Algorithms are essential building blocks of computer applications. However, advancements in computer hardware, which render traditional computer models more and more unrealistic, and an ever increasing demand for efficient solution to actual real world problems have led to a rising gap between classical algorithm theory and algorithmics in practice. The emerging discipline of Algorithm Engineering aims at bridging this gap. Driven by concrete applications, Algorithm Engineering complements theory by the benefits of experimentation and puts equal emphasis on all aspects arising during a cyclic solution process ranging from realistic modeling, design, analysis, robust and efficient implementations to careful experiments. This tutorial - outcome of a GI-Dagstuhl Seminar held in Dagstuhl Castle in September 2006 - covers the essential aspects of this process in ten chapters on basic ideas, modeling and design issues, analysis of algorithms, realistic computer models, implementation aspects and algorithmic software libraries, selected case studies, as well as challenges in Algorithm Engineering. Both researchers and practitioners in the field will find it useful as a state-of-the-art survey.
External Memory Algorithms Dealing With Massive Data
DOWNLOAD
Author :
language : en
Publisher:
Release Date : 2005
External Memory Algorithms Dealing With Massive Data written by and has been published by this book supported file pdf, txt, epub, kindle and other format this book has been release on 2005 with categories.
The bottleneck in many applications that process massive amounts of data is the I/O communication between internal memory and external memory.
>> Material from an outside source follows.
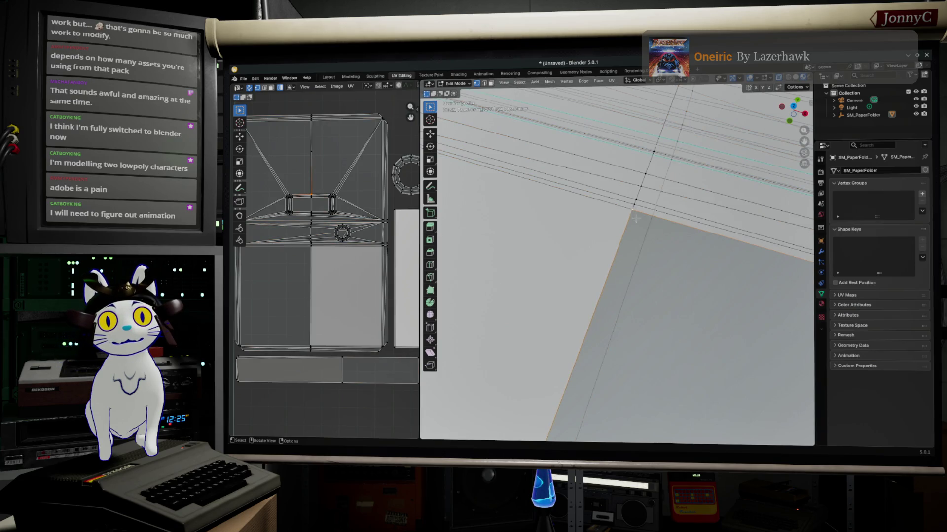
pyautogui.press('a')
The bottleneck is accentuated as processors get faster and parallel processors are used. The goal of this proposal is to deepen our understanding of the limits of I/O systems and massive data storage systems and to construct algorithms that are provably efficient. The three measures of performance are number of I/Os, disk storage space, and CPU time. Even when the data fit entirely in memory, communication can still be the bottleneck, and the related issues of caching become important.